◆ 課題の目的
この映画紹介の文書によると、映画の冒頭で流れる曲は何ですか。

ほとんど誰も観れないだろうと思い紹介するつもりもなかった超絶大傑作が、UPLINK CLOUDに…UPLINKすごすぎる…

配信・レンタル

UPLINK CLOUD

概要

出所後の男、元娼婦、老夫3人組が成功を夢見てドイツからアメリカへ行った顛末を淡々と映す。無駄な演出を徹底的に省き、乾ききった画面は一切の感傷を排して狂気的な世界を「ひどい滑稽さ」と共に凄絶に炙り出す。
ジョイ・ディヴィジョンのイアン・カーティスが自殺する直前にこれを観ていたという。

ここが良かった

・全て
ラストシーンは、自分の観た全ての映画のラストシーンの中で1番を争うほどに好き。

こんな人におすすめ

全人類必見

雑感

自分は当時ヘルツォークの映画はまだあまり観ていませんでした(今もあんまりですけど)。しかし数少ないながら観た彼の映画にヒシヒシと感じたのは、心底嘘がない、ということです。

この映画は、圧巻の孤独を「ただ、映す」ことに徹底する。この乾き切った感情の正体は、失われた人々への怒りと考えてよいのでしょうか。
この映画に出てくる3人は、成功を夢見てアメリカへぶっ飛ぶのですが、まあとりあえず全くうまくいきません。アメリカに行く前からなんともいえず哀れで仕方がないんですが、同時に我々は一切彼らに手を差し伸べることを許されない。
というのも、睨み合いを効かせてばかりの理想をかけ離れたアメリカは、劇中で”檻のよう”と形容されます。
その中の彼らをスクリーン越しに観るのなら、我々にとって彼らは、何か極悪の囚人にだって見えてしまうはずなのです。
そして、その彼らを、笑えるはずもないのに、ユーモアと形容してしまうような「ひどい滑稽さ」を伴って映すところがとんでもなくて、この映画の壮絶な表現に拍車をかけています。
彼らは実際ちょっとやばい人に見えて、そんな彼らをこんなに感傷なく映すのに、コメディを入れるっていうのが本当にやば過ぎる…


この映画に流れる印象的なオルゴールの曲はいずれもベートーヴェンの音楽です。
ベートーヴェンの音楽の最高の魅力は、肯定にあると思っています。正に彼自身の言葉を借りて、「苦悩を通して歓喜へ至れ」です。
貴方がもしベートーヴェンの『運命』を第一楽章しか聞いたことがなく、かついつもコボちゃんを1コマ目だけ読んで終わる狂人でなければ今すぐに運命を第四楽章まで、全て聞いてみてください。終楽章に轟く巨躯なる歓喜を知らずして生きるのは、あまりオススメしません。 YouTubeでテキトーにカラヤンのものでも。

この映画の初っ端にベートーヴェンのピアノソナタ31番の終楽章の『嘆きの歌』が流れます。その名の通りものすごく苦しい一節なのですが、これを含めてドイツにいる間この曲が2回流れるのですが、『嘆きの歌』以降を決して聴かせてはくれません。

◆ 提供資料
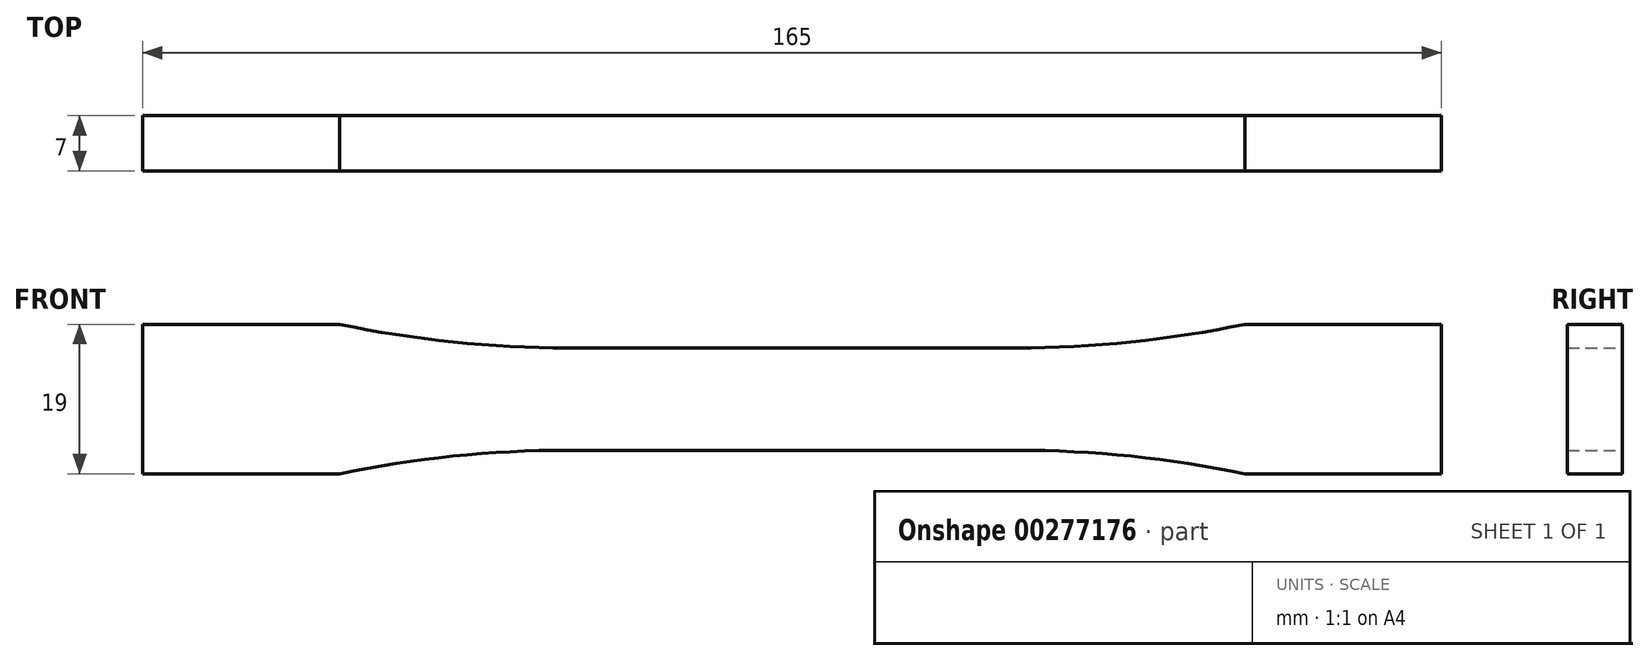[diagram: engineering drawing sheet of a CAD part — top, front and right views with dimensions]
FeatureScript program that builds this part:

◆ 記述回答
ベートーヴェンのピアノソナタ31番の終楽章の『嘆きの歌』です。